### YOUR ASSIGNMENT
Could you rewrite the listing below, putting "Вернуться" in place of every "Назад" and keeping every other line unchanged?

### STUDY MATERIAL
◇ ◇ ◇ ◇ ◇

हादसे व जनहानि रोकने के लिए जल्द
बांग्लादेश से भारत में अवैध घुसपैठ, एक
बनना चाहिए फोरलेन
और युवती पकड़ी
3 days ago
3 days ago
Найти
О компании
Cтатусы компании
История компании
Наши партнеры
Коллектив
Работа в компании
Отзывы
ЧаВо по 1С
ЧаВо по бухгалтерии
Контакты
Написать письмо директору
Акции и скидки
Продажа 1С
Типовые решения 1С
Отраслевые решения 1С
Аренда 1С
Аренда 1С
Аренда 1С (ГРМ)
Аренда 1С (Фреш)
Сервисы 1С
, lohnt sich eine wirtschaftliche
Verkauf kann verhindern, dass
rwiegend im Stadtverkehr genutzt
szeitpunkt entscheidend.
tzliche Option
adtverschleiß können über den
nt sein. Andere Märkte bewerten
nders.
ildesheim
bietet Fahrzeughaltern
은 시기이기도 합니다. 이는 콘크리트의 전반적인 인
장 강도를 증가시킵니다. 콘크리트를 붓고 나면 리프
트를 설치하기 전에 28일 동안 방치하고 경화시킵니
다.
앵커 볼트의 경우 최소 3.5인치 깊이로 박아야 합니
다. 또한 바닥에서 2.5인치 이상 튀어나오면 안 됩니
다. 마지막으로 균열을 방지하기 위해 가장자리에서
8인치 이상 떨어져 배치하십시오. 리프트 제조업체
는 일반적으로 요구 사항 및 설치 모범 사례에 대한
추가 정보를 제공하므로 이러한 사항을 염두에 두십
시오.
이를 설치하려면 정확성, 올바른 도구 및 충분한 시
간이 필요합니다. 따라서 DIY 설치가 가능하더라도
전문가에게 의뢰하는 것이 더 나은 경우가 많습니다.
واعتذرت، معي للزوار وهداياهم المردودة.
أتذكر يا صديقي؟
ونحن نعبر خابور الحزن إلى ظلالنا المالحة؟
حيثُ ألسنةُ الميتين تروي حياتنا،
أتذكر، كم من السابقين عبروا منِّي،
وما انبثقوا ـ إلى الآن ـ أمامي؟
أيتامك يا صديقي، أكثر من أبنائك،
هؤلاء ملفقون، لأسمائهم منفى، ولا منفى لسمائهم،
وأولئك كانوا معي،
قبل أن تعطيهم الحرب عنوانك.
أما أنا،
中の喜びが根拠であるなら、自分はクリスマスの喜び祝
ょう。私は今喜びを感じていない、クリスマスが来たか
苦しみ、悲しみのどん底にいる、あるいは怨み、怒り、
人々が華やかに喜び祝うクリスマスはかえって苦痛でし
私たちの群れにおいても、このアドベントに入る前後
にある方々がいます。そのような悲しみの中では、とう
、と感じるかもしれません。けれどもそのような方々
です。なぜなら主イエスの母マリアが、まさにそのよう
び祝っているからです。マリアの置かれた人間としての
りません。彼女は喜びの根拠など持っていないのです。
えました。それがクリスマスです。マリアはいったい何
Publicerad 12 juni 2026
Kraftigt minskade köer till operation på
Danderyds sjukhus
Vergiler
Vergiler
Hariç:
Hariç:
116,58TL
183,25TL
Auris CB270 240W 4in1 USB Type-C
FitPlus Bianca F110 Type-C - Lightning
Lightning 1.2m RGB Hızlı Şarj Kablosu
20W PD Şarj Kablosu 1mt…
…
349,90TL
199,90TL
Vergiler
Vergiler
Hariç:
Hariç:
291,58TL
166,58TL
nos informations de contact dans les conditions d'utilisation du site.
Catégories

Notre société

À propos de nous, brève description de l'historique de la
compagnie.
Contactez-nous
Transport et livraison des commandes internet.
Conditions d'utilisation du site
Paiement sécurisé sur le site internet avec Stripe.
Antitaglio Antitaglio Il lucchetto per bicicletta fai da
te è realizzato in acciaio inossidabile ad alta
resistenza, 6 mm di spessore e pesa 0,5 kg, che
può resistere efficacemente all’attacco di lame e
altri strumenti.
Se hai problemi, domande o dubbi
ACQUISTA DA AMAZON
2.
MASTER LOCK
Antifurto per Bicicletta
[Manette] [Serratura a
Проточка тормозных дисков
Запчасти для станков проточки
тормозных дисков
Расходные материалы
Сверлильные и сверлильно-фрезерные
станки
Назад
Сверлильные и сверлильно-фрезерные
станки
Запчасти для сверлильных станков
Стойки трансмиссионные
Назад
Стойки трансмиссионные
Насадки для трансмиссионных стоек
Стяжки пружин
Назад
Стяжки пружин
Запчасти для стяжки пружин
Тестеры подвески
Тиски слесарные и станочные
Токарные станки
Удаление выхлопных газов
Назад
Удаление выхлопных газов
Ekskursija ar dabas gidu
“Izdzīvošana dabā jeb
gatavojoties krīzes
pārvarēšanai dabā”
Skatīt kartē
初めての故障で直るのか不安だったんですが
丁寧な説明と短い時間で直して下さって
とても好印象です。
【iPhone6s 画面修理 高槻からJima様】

◇ ◇ ◇ ◇ ◇

### SOLUTION FOR THIS PROBLEM
हादसे व जनहानि रोकने के लिए जल्द
बांग्लादेश से भारत में अवैध घुसपैठ, एक
बनना चाहिए फोरलेन
और युवती पकड़ी
3 days ago
3 days ago
Найти
О компании
Cтатусы компании
История компании
Наши партнеры
Коллектив
Работа в компании
Отзывы
ЧаВо по 1С
ЧаВо по бухгалтерии
Контакты
Написать письмо директору
Акции и скидки
Продажа 1С
Типовые решения 1С
Отраслевые решения 1С
Аренда 1С
Аренда 1С
Аренда 1С (ГРМ)
Аренда 1С (Фреш)
Сервисы 1С
, lohnt sich eine wirtschaftliche
Verkauf kann verhindern, dass
rwiegend im Stadtverkehr genutzt
szeitpunkt entscheidend.
tzliche Option
adtverschleiß können über den
nt sein. Andere Märkte bewerten
nders.
ildesheim
bietet Fahrzeughaltern
은 시기이기도 합니다. 이는 콘크리트의 전반적인 인
장 강도를 증가시킵니다. 콘크리트를 붓고 나면 리프
트를 설치하기 전에 28일 동안 방치하고 경화시킵니
다.
앵커 볼트의 경우 최소 3.5인치 깊이로 박아야 합니
다. 또한 바닥에서 2.5인치 이상 튀어나오면 안 됩니
다. 마지막으로 균열을 방지하기 위해 가장자리에서
8인치 이상 떨어져 배치하십시오. 리프트 제조업체
는 일반적으로 요구 사항 및 설치 모범 사례에 대한
추가 정보를 제공하므로 이러한 사항을 염두에 두십
시오.
이를 설치하려면 정확성, 올바른 도구 및 충분한 시
간이 필요합니다. 따라서 DIY 설치가 가능하더라도
전문가에게 의뢰하는 것이 더 나은 경우가 많습니다.
واعتذرت، معي للزوار وهداياهم المردودة.
أتذكر يا صديقي؟
ونحن نعبر خابور الحزن إلى ظلالنا المالحة؟
حيثُ ألسنةُ الميتين تروي حياتنا،
أتذكر، كم من السابقين عبروا منِّي،
وما انبثقوا ـ إلى الآن ـ أمامي؟
أيتامك يا صديقي، أكثر من أبنائك،
هؤلاء ملفقون، لأسمائهم منفى، ولا منفى لسمائهم،
وأولئك كانوا معي،
قبل أن تعطيهم الحرب عنوانك.
أما أنا،
中の喜びが根拠であるなら、自分はクリスマスの喜び祝
ょう。私は今喜びを感じていない、クリスマスが来たか
苦しみ、悲しみのどん底にいる、あるいは怨み、怒り、
人々が華やかに喜び祝うクリスマスはかえって苦痛でし
私たちの群れにおいても、このアドベントに入る前後
にある方々がいます。そのような悲しみの中では、とう
、と感じるかもしれません。けれどもそのような方々
です。なぜなら主イエスの母マリアが、まさにそのよう
び祝っているからです。マリアの置かれた人間としての
りません。彼女は喜びの根拠など持っていないのです。
えました。それがクリスマスです。マリアはいったい何
Publicerad 12 juni 2026
Kraftigt minskade köer till operation på
Danderyds sjukhus
Vergiler
Vergiler
Hariç:
Hariç:
116,58TL
183,25TL
Auris CB270 240W 4in1 USB Type-C
FitPlus Bianca F110 Type-C - Lightning
Lightning 1.2m RGB Hızlı Şarj Kablosu
20W PD Şarj Kablosu 1mt…
…
349,90TL
199,90TL
Vergiler
Vergiler
Hariç:
Hariç:
291,58TL
166,58TL
nos informations de contact dans les conditions d'utilisation du site.
Catégories

Notre société

À propos de nous, brève description de l'historique de la
compagnie.
Contactez-nous
Transport et livraison des commandes internet.
Conditions d'utilisation du site
Paiement sécurisé sur le site internet avec Stripe.
Antitaglio Antitaglio Il lucchetto per bicicletta fai da
te è realizzato in acciaio inossidabile ad alta
resistenza, 6 mm di spessore e pesa 0,5 kg, che
può resistere efficacemente all’attacco di lame e
altri strumenti.
Se hai problemi, domande o dubbi
ACQUISTA DA AMAZON
2.
MASTER LOCK
Antifurto per Bicicletta
[Manette] [Serratura a
Проточка тормозных дисков
Запчасти для станков проточки
тормозных дисков
Расходные материалы
Сверлильные и сверлильно-фрезерные
станки
Вернуться
Сверлильные и сверлильно-фрезерные
станки
Запчасти для сверлильных станков
Стойки трансмиссионные
Вернуться
Стойки трансмиссионные
Насадки для трансмиссионных стоек
Стяжки пружин
Вернуться
Стяжки пружин
Запчасти для стяжки пружин
Тестеры подвески
Тиски слесарные и станочные
Токарные станки
Удаление выхлопных газов
Вернуться
Удаление выхлопных газов
Ekskursija ar dabas gidu
“Izdzīvošana dabā jeb
gatavojoties krīzes
pārvarēšanai dabā”
Skatīt kartē
初めての故障で直るのか不安だったんですが
丁寧な説明と短い時間で直して下さって
とても好印象です。
【iPhone6s 画面修理 高槻からJima様】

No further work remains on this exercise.